In order to address the substantial challenges facing the labour market today, it is paramount that governments design a cohesive blueprint that ensures a holistic coming together of education providers, skills, workers and employers.

Making Indian agriculture profitable is the need of the hour, not only to attract investments but also to retain the second or third generation farmers who are at the crossroads of quitting the sector and migrate to bigger cities to make ends meet. It is about time the country formulates policies that enhance agricultural productivity by way of skilling the rural youth to solve the issue of unemployment.

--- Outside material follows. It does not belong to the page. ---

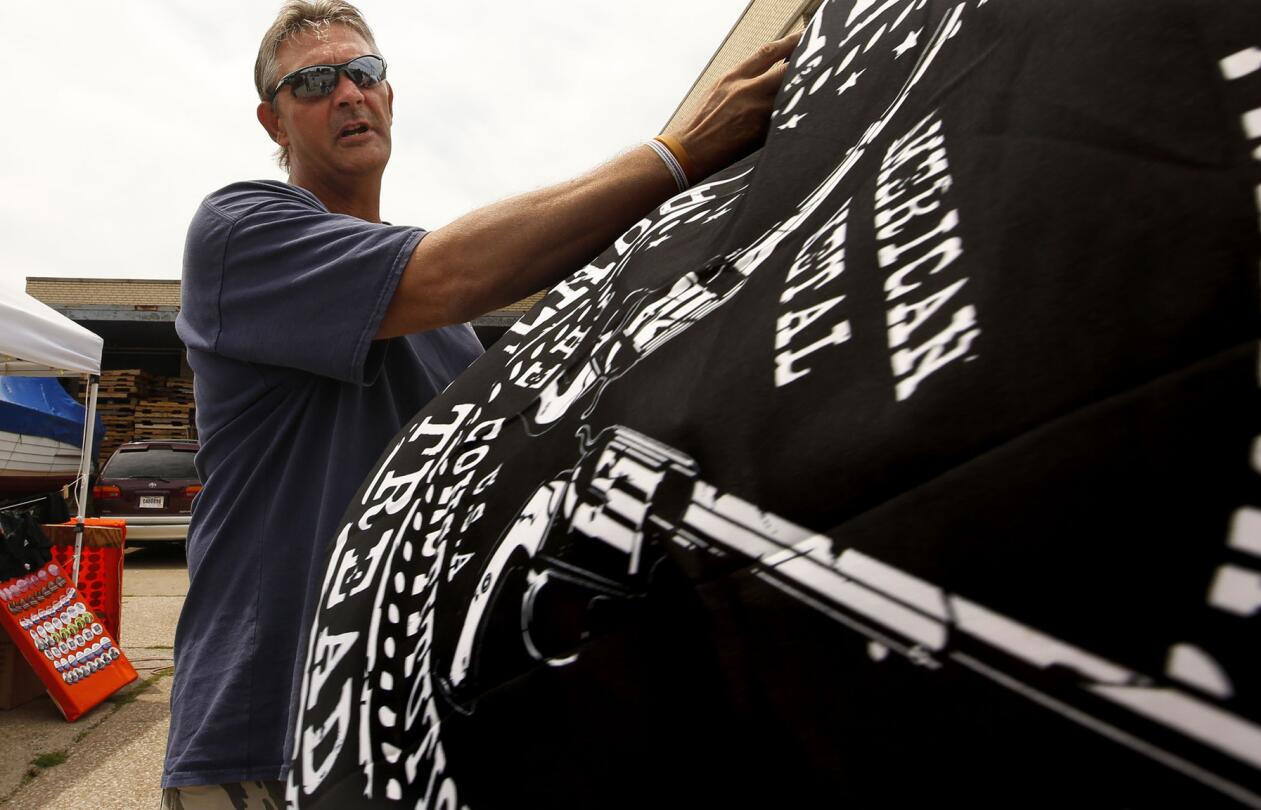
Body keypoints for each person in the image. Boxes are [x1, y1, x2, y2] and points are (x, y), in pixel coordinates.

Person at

For this, supporting farmers by de-risking their income sources and giving them the right price for their produce by skilling them to ace the technological advancements to make time and cost consuming traditional agri-practices more economic and efficient. Providing practical skills in managing warehouses, logistics and crop-yielding techniques as part of skill training is pivotal to save the rural youth from the increasing commercialization of farming and create a new stream of employment opportunities for them.